VII Pascua – Ayuda a otros a florecer contigo

Ayuda a otros a florecer contigo

Marcos 16, 15-20

Por José Ramón Ruiz Villamor – Sacerdote (CSJ)

Aunque es difícil encontrar palabras que describan en qué consista el amor, casi siempre resulta más espontáneo comunicar qué supone la vivencia del amor en nuestra vida

Esa vivencia del amor que se renueva, cada día empieza con el esfuerzo de aceptarnos a nosotros mismos. Con ese simple truco permitimos que nuestro corazón se abra y acepte la historia de las personas con las que nos relacionamos. El fabuloso resultado de ello es que también nos agrada reconocer el valor de su forma de entender la vida, sus creencias y valores.

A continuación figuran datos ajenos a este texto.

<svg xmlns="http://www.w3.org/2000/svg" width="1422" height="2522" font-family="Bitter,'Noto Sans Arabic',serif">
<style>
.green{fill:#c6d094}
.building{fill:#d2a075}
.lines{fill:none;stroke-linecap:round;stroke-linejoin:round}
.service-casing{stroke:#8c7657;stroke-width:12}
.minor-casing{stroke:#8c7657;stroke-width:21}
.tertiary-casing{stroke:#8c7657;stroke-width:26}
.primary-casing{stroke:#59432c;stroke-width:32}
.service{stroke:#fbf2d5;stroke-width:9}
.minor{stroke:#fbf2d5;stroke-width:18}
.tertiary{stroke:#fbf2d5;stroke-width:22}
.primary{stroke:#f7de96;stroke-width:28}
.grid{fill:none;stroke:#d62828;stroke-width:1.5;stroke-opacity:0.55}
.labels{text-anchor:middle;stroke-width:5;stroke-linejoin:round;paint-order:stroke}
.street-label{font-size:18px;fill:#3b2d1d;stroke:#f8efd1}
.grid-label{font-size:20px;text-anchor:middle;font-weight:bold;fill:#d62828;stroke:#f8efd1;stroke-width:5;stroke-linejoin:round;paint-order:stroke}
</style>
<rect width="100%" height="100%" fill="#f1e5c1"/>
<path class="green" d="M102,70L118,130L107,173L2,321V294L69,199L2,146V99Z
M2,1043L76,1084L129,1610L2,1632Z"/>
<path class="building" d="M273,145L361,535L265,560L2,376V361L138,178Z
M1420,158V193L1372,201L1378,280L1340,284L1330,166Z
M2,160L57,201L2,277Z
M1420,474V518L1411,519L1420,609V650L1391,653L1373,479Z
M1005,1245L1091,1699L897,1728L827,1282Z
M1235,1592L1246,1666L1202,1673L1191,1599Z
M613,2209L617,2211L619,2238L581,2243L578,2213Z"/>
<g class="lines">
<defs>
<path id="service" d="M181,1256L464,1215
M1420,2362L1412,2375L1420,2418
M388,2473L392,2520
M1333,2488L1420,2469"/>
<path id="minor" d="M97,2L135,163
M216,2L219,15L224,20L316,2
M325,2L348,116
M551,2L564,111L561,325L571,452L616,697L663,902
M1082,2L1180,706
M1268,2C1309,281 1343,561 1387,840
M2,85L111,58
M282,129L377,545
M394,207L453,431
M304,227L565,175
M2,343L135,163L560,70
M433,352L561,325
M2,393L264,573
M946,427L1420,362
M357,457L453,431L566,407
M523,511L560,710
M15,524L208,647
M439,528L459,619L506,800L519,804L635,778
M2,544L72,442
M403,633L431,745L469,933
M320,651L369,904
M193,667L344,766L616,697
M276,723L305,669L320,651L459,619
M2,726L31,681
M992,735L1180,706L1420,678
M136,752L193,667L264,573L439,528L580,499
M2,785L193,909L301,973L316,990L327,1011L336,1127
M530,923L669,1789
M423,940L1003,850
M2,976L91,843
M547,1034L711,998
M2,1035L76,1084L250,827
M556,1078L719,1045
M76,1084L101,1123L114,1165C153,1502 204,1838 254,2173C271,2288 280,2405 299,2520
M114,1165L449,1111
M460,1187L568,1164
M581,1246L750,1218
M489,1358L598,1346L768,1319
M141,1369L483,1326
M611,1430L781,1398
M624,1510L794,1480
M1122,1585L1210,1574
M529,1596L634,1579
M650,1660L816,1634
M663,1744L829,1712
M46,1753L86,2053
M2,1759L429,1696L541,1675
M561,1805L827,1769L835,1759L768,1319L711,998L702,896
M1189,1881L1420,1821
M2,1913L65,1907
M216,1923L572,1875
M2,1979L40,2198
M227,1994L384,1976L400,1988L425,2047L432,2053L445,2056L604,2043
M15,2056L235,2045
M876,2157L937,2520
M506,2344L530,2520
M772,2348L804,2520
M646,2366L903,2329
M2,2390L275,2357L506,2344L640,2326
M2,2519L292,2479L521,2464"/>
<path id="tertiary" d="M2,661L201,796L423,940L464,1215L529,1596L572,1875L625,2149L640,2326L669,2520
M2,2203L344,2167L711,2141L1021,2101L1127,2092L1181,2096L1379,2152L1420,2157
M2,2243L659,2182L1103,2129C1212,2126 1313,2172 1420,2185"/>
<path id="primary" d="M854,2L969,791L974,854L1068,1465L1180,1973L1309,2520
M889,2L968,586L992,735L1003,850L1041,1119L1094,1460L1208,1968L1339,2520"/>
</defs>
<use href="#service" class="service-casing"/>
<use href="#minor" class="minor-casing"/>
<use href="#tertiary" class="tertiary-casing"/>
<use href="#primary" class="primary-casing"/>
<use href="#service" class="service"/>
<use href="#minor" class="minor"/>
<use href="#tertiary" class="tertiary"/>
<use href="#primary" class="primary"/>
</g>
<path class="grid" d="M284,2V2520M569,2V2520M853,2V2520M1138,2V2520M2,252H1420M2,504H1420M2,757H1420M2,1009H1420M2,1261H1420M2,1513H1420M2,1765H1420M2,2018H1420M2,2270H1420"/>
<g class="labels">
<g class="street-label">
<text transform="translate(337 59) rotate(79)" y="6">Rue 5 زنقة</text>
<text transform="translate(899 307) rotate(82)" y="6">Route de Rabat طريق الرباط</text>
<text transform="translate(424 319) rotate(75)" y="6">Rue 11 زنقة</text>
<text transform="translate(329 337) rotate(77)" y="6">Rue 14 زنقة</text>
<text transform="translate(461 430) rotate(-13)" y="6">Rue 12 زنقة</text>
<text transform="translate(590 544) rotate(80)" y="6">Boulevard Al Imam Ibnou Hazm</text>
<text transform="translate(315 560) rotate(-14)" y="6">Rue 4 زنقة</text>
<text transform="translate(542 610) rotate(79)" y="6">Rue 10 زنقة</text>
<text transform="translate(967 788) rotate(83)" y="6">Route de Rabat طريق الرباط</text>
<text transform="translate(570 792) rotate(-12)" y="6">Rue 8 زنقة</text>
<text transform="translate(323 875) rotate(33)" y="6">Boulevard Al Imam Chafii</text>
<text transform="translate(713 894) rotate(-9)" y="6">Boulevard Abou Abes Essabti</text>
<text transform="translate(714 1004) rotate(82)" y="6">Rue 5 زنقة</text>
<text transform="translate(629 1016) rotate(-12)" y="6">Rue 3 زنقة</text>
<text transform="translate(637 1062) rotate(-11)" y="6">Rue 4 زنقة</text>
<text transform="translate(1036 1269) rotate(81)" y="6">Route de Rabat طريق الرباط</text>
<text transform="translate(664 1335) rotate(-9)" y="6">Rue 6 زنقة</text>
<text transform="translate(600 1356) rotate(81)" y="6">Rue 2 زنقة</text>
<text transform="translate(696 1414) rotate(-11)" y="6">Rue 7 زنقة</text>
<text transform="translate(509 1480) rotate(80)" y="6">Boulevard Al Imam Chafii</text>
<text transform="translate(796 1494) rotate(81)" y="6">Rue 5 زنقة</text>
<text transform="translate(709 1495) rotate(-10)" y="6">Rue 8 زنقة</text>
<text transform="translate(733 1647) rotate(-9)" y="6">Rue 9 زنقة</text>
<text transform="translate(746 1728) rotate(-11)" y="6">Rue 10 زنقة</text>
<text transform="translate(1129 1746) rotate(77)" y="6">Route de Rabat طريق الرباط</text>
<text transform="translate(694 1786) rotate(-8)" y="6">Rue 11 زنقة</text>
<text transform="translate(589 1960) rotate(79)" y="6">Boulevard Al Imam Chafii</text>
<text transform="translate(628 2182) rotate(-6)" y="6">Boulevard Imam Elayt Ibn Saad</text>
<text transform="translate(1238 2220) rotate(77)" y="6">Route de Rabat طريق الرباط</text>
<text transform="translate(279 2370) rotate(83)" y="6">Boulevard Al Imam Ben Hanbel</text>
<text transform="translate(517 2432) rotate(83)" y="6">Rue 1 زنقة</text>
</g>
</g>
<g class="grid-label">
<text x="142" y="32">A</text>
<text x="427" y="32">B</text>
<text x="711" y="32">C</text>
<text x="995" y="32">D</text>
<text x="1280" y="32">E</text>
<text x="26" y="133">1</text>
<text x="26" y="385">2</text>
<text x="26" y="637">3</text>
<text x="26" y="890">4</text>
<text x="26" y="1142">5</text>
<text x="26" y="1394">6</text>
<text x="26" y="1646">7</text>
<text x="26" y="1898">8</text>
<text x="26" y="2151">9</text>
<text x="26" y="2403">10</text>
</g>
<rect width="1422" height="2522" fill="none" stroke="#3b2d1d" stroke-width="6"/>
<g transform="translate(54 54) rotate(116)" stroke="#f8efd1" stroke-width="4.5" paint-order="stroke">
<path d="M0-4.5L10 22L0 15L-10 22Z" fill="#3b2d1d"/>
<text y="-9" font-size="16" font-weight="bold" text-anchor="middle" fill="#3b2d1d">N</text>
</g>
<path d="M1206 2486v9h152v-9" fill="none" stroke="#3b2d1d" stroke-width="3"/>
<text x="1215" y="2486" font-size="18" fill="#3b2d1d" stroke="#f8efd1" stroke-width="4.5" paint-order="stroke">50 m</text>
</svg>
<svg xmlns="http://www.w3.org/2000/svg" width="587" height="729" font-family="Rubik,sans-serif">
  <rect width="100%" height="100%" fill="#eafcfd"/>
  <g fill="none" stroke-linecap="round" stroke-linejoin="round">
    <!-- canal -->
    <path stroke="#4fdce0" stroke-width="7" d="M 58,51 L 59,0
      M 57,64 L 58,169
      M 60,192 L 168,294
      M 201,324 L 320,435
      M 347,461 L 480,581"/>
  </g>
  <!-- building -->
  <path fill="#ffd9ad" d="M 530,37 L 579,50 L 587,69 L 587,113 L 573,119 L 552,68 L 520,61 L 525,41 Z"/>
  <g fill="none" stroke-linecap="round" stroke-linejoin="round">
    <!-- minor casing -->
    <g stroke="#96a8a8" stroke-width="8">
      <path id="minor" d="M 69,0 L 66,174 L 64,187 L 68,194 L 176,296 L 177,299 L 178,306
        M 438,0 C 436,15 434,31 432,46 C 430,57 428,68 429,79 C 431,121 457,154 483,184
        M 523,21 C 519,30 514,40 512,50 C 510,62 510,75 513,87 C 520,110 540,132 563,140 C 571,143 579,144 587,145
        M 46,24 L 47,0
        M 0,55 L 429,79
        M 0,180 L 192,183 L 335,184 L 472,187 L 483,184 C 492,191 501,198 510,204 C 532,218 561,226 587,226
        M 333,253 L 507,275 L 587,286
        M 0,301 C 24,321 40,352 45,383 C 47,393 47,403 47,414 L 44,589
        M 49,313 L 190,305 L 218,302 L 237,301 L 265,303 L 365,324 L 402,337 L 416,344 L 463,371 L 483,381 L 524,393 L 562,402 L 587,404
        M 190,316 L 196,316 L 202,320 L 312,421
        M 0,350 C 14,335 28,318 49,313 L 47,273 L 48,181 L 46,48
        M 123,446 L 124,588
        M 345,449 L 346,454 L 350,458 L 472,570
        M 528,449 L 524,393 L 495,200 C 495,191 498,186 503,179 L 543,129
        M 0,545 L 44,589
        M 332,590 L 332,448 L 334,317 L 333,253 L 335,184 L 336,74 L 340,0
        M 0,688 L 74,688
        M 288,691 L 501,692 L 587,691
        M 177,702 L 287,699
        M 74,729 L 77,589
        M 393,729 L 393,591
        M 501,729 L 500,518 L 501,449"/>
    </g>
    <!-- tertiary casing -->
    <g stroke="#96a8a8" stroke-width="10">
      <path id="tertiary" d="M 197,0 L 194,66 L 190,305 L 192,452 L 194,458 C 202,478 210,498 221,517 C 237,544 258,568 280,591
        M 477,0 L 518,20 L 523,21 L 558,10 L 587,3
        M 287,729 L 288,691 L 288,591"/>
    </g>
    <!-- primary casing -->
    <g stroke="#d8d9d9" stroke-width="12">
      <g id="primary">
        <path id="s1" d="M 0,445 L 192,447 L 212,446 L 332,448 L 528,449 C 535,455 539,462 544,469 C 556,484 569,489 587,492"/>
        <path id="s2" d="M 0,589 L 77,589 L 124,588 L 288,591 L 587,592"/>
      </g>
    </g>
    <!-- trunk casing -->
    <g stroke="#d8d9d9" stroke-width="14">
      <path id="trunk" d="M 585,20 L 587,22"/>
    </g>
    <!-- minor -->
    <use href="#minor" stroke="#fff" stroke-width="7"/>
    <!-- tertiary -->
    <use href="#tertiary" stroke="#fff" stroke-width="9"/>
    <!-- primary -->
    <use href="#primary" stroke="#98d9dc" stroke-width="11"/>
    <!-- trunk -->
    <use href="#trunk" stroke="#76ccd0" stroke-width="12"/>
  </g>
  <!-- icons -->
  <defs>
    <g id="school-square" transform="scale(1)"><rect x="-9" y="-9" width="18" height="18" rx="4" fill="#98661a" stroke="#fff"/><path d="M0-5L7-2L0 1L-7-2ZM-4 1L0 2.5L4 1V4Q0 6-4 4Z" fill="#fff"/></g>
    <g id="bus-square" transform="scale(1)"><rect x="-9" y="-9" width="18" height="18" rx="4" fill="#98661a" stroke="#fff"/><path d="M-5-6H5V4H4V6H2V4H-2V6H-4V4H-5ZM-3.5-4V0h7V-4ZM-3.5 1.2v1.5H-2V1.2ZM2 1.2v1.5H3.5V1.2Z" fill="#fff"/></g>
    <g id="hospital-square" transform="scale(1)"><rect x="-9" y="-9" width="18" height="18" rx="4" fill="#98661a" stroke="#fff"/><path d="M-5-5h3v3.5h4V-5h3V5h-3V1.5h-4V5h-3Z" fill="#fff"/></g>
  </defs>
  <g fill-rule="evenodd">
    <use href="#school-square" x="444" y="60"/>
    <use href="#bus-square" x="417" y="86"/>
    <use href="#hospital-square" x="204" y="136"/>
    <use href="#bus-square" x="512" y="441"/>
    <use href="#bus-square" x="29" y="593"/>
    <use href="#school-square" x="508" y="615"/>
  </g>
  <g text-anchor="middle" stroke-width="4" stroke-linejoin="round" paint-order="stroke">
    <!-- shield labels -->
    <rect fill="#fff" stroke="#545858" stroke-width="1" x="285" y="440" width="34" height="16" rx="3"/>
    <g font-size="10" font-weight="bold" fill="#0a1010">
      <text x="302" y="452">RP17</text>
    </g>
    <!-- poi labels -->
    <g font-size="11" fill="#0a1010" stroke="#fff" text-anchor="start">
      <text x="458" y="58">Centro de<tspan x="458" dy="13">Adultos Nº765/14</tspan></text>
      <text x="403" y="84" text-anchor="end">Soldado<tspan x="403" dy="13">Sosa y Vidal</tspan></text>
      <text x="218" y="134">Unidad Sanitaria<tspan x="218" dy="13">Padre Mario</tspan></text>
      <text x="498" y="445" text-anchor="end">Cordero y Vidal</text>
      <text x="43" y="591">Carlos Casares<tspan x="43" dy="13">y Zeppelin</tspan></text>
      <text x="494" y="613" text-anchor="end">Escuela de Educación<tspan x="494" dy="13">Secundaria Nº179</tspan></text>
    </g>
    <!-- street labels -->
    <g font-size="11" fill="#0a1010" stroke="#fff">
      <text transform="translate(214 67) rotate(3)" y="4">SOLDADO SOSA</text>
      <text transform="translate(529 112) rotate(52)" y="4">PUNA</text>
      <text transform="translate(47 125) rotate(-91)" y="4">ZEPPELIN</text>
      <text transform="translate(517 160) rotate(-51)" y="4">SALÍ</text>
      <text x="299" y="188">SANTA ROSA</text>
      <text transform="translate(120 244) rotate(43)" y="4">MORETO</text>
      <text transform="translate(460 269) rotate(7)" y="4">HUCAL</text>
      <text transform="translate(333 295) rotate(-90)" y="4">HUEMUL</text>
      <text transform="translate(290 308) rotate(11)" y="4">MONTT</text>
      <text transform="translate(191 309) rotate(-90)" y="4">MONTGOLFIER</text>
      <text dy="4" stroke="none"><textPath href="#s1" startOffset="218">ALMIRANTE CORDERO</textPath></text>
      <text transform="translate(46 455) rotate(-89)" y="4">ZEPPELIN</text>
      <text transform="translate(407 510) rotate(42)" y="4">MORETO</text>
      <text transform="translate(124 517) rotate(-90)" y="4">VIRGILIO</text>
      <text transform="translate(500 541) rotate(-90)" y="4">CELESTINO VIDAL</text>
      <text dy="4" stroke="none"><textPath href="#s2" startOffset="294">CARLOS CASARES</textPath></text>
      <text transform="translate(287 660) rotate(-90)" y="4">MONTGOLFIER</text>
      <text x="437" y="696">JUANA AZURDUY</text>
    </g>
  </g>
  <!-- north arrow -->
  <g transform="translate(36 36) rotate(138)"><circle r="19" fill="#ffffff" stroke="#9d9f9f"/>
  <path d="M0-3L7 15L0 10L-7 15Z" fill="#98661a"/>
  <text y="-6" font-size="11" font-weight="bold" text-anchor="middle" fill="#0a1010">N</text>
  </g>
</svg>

Así, vivir en el amor se parece un poco a lo que ocurre con la cerilla: necesita del roce para que se encienda la llama. Necesita del compartir para que se produzca la luz. Y cuando eso ocurre la persona, como la cerilla, se sacrifica para iluminar la vida de los que la rodean.

Algo así ocurre a quien acepta la invitación de Jesús a recorrer la aventura de descubrir el propio mundo interior. Vivir esa aventura y tomar consciencia de nosotros mismos a la luz del amor es reconocer la belleza que hay dentro de ti y admirar la que encuentras en las personas a tu alrededor.

Eso es lo que hace 2000 años un grupo de hombres y mujeres experimentaron, al tiempo que compartieron su vida con Jesús.

De aquella aventura, a ti y a mí, hoy, nos queda una propuesta que respira autenticidad: permitir que mi experiencia se abra al amor que transforma; superar los miedos que me impiden reconocer que la relación con Dios es relación de amor; creer en que esa relación sea ilusionante; vislumbrar que mi realidad y mi vocación son más grandes de lo que pueda siquiera intuir; abrir los ojos a las personas que necesitan mi apoyo; empujar la esperanza de cada persona que cree y se esfuerza por cultivar el amor.

Posiblemente estos sean parte de los sentimientos que Jesús desee trasmitir cuando el evangelio de Marcos 16, 15-20 cuenta:

En aquel tiempo, se apareció Jesús a los once y les dijo:
«Id al mundo entero y proclamad el Evangelio a toda la creación.
El que crea y sea bautizado se salvará; el que no crea será condenado.
A los que crean, les acompañarán estos signos: echarán demonios en mi nombre, hablarán lenguas nuevas, cogerán serpientes en sus manos y, si beben un veneno mortal, no les hará daño. Impondrán las manos a los enfermos, y quedarán sanos».
Después de hablarles, el Señor Jesús fue llevado al cielo y se sentó a la derecha de Dios.
Ellos se fueron a predicar el Evangelio por todas partes, y el Señor cooperaba confirmando la palabra con las señales que los acompañaban.

Este trozo de evangelio describe aquel día que hoy celebramos como “día de la Ascensión”. En él retumba la recomendación de Jesús, al irse, “haced discípulos”.

Con ella se transparenta el corazón de Dios que trasmite “deseo que os sintáis amados y os améis; os pido que hagáis de esta tierra el hogar de la humanidad; vivid el amor para trasformar el mal en vida”.

Aquellos primeros seguidores de Jesús vieron cómo su relación con Jesús implicaba su propia transformación. Les costó mucho aceptar con serenidad el modo en el que ellos mismos entendían la presencia del maestro. Y solo cuando la intensa experiencia de la Resurrección se entrelazó con su propio interior, contemplaron cómo su vida nueva tenía un presente y, sin duda, un futuro.

Un futuro compartido con cada persona que desea invertir la vida en un proyecto de amor.

Pablo de Tarso lo expresa muy bien en el cap. 4 de la carta que escribe a los Efesios: “Despojaos del hombre viejo y de su anterior modo de vida (…), renovaos en la mente y en el espíritu y revestíos de la nueva condición humana creada a imagen de Dios”

Recuerdo el día de mi ordenación. Después de que el obispo me impusiera las manos el sacerdote viene revestido con la estola y la casulla.

Para ese sencillo gesto cada sacerdote elige una persona cercana y significativa.

Quise que fuera mi madre. Deseaba agradecerle su vocación de madre conmigo y el sacrificio de dejar que su hijo se alejara físicamente de su vida. Pero, como ocurre con cada momento donde se expresa con sencillez el amor, con ese pequeño gesto quise manifestar que la vocación de mi madre pasaba a mí, esa misteriosa, enorme y divina vocación de ser persona que lleva vida y transmite vida.

Eso es lo que yo entiendo con “id y haced discípulos en el nombre del Padre, del hijo y del Espíritu”.

Gracias a cada persona que, al amar, construye humanidad.